Using the information -
a: The passage on limiting the Report to de facto relationships gives several reasons for that decision. List every one of them.
b: Return everything in the passage on limiting the Report to de facto relationships from "1.4 Despite these" down to "for several reasons.".

Excerpted passage -
=== Begin Enclosure ===

1.4 Despite these views, we have decided that we should not in this Report attempt to cover the whole field of “family and domestic relationships”, but should limit our attention to de facto relationships. We make this decision for several reasons.

  • As Chapter 4 shows, the law now distinguishes between the legal position of parties to a de facto relationship and people living in other forms of domestic relationships. Therefore it is consistent with past practice to examine the law affecting de facto relationships without concurrently examining the law affecting other domestic relationships.
  • The distinction drawn by the law accepts that de facto relationships resemble marriage to a certain extent, although not in all respects. It is this partial resemblance which has prompted legislators and policy makers specifically to confer rights and impose obligations on de facto partners in certain situations. Other domestic relationships bear less resemblance to marriage. Accordingly they present different policy and definitional questions. For example, our proposals in Part IV for a new jurisdiction to adjust the financial relationship between de facto partners cannot be applied, at least without significant modification to other forms of domestic relationships.
  • To resolve all the issues implicit in a broad approach to our terms of reference would require extensive consultation and complex inquiries. This process would have substantially delayed presentation of the Report. There may well be a case for change in other areas of law affecting domestic relationships, but we think the necessary investigations can and should be undertaken as a separate exercise.

=== End Enclosure ===

Provided data -
=== Begin Enclosure ===

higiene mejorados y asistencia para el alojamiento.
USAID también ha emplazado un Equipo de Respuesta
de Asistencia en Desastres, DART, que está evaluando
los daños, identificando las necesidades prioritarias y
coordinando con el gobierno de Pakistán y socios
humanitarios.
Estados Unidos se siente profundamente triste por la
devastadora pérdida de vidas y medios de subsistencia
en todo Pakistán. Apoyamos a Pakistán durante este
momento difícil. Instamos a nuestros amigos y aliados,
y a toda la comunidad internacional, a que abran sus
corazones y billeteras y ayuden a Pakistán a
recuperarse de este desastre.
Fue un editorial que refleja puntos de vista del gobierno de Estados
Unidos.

=== End Enclosure ===

Expected responses -
a:
- The law already distinguishes between parties to a de facto relationship and people in other forms of domestic relationships (as Chapter 4 shows). So examining the law on de facto relationships by itself is consistent with past practice.
- De facto relationships partly resemble marriage, and this has prompted legislators and policy makers to confer rights and impose obligations on de facto partners. Other domestic relationships resemble marriage less and present different policy and definitional questions. For example, the Part IV proposals for adjusting the financial relationship between de facto partners could not be applied to them without significant modification.
- Resolving all the issues in a broad approach would require extensive consultation and complex inquiries, and this would have substantially delayed the Report. Any needed investigations into other areas of law affecting domestic relationships can and should be a separate exercise.

b:
1.4 Despite these views, we have decided that we should not in this Report attempt to cover the whole field of “family and domestic relationships”, but should limit our attention to de facto relationships. We make this decision for several reasons.